5200 Schafe hatten in den letzten drei Tagen gewissermassen einen Termin beim Frauenarzt, mit dem Ultraschallgeraet gucken ob sie schwanger sind. Soweit entspricht das den Tatsachen, nur der Dr. hiess Sam und ist kein Dr..
Und wo man die Schafe schonmal alle beisammen hatte, haben sie gleich noch oral eine Wurmkur verabreicht bekommen. Das war mein Job. Fliessband arbeit auf der Farm.

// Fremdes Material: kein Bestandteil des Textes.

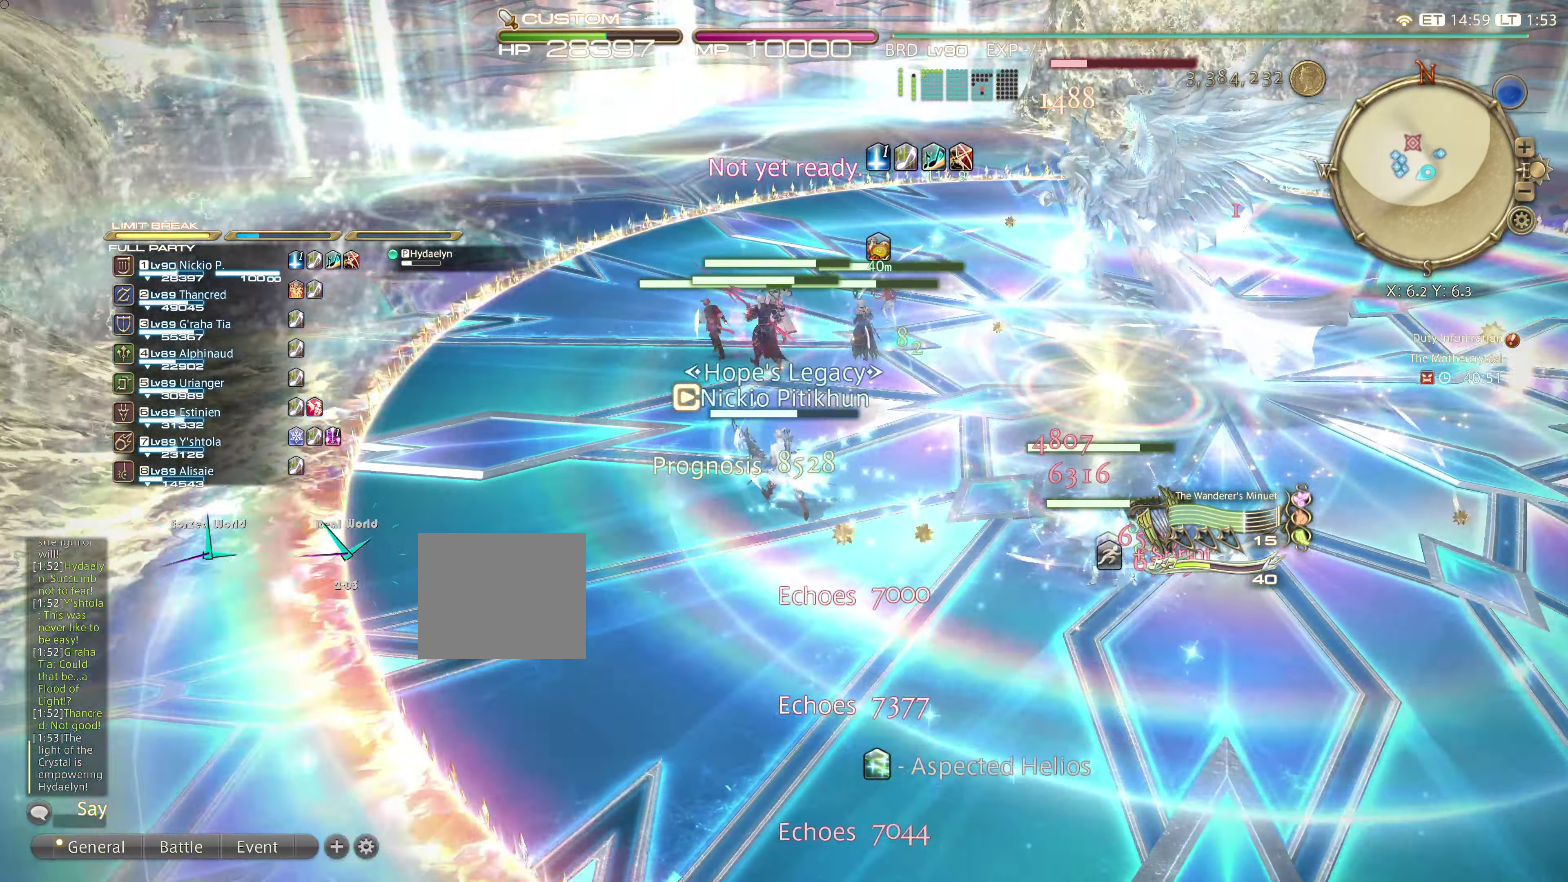
{"buttons": [], "left_stick": "center", "right_stick": "center"}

Der Schwangerschaftstest ist Teil des Farmmanagements, damit Will (so heisst der Boss hier) weiss, welchen seiner Ladies er noch ein Date mit einem der maennlichen Schafe organisieren muss, damit er hoffentlich ca. 150 Tage nach dem Date den Erfolg in Form von ganz vielen Laemmern begutachten kann. Viele Laemmer - viel Wolle oder viel Lammfleisch, je nach Schafrasse.
Die Wurmkur dient in erster Linie dazu, den Bestand gesund zu halten, aber das faellt natuerlich auch auf die Reproduktionsrate und damit den Profit des Betriebes zurueck.

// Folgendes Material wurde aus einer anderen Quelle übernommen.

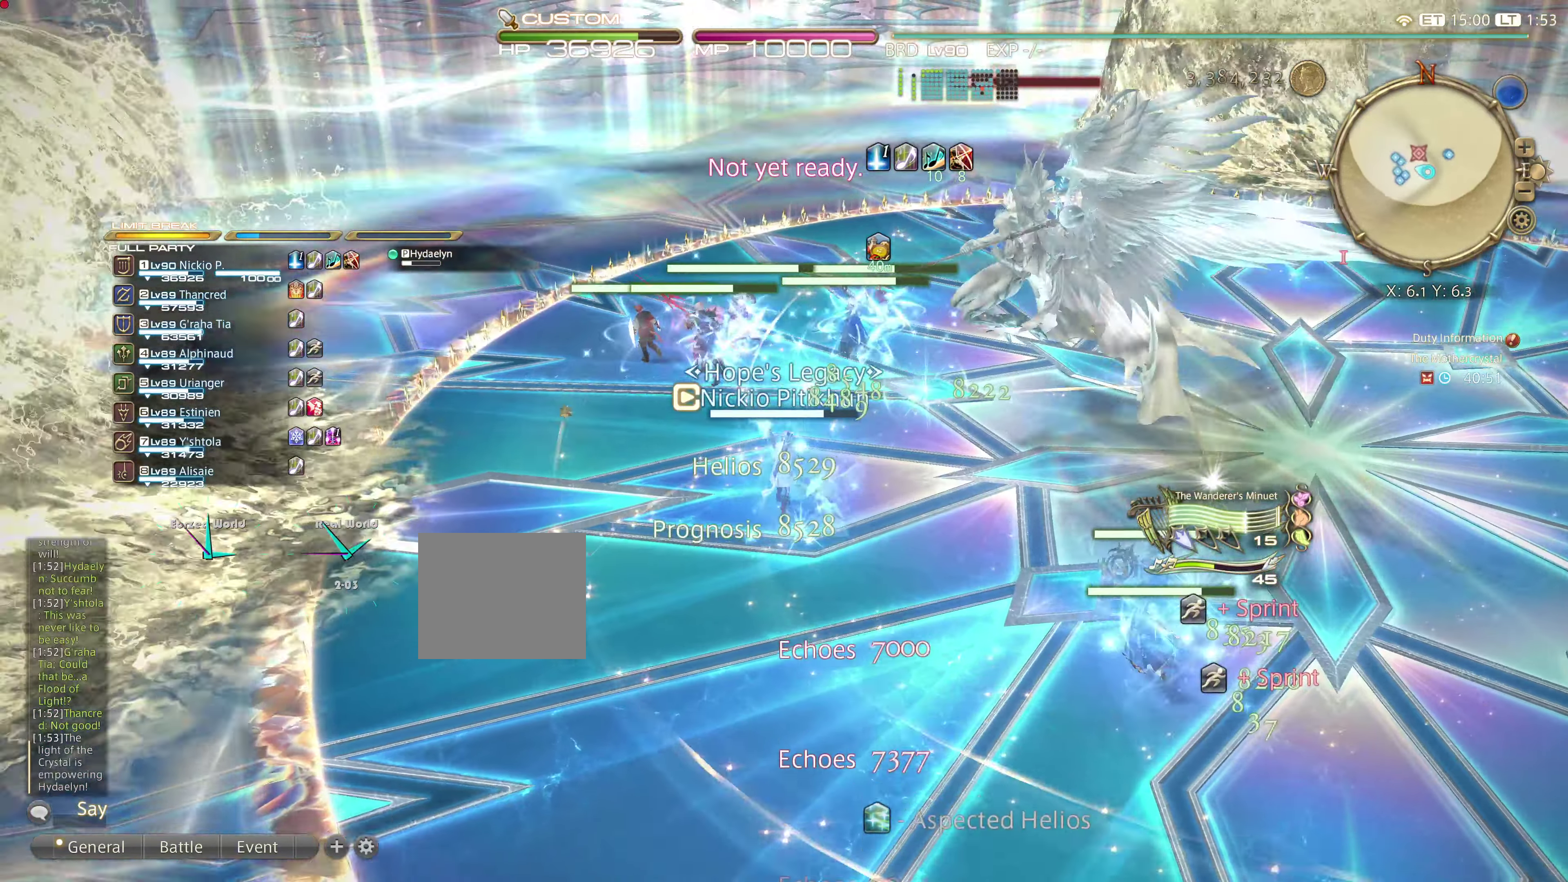
{"buttons": [], "left_stick": "center", "right_stick": "center", "events": []}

Wobei ich mich frage, ob das mit der Wurmkur wirklich noetig ist. "Meine" Farm nebenan ist certified organic (zertifiziert oekologisch), was nebenbei ganz und gar nicht heisst, das die Leute da Birkenstocks tragende Gruenkernfrikadellenoekos waeren und da geht es ohne Wurmkur und die Schafe sind auch gesund. Ich hab noch kein Standardwerk ueber Schafzucht im Outback gelesen und mitnichten weiss ich alles, was es ueber Schafzucht zu lernen gibt, aber aus dem Bauch heraus wuerd ich ein paar Dinge anders machen, auch wenn's mit mehr Arbeit verbunden ist.
So wie mir die Grundlagen der Schafzucht von Marto beigebracht wurden, wuerd ich sagen, that's no good stockmanship, was Will in Teilen hier macht.
Vielleicht arbeitet so die junge Generation australischer Farmer, aber ich hab mir mal die Warnhinweise auf dem Wurmkurkanister durchgelesen, z. B. ist das Zeug extrem toedlich fuer Wasserlebewesen. Und sowas kriegen die Schafe in den Schlund gejagt? Also ich weiss ja nicht... Und was wenn der erste Bandwurm resistent ist?
Und ueberhaupt ist Wills Arbeitsweise teilweise ziemlich unorganisiert. Ich uebertreibe jetzt, aber die Richtung stimmt:
Frauenarzt Sam: Also ich waer dann soweit, meinetwegen koennen wir dann loslegen.
Will: Ja, aehm, wo sind denn die Schafe? Ich geh die ma eben holen.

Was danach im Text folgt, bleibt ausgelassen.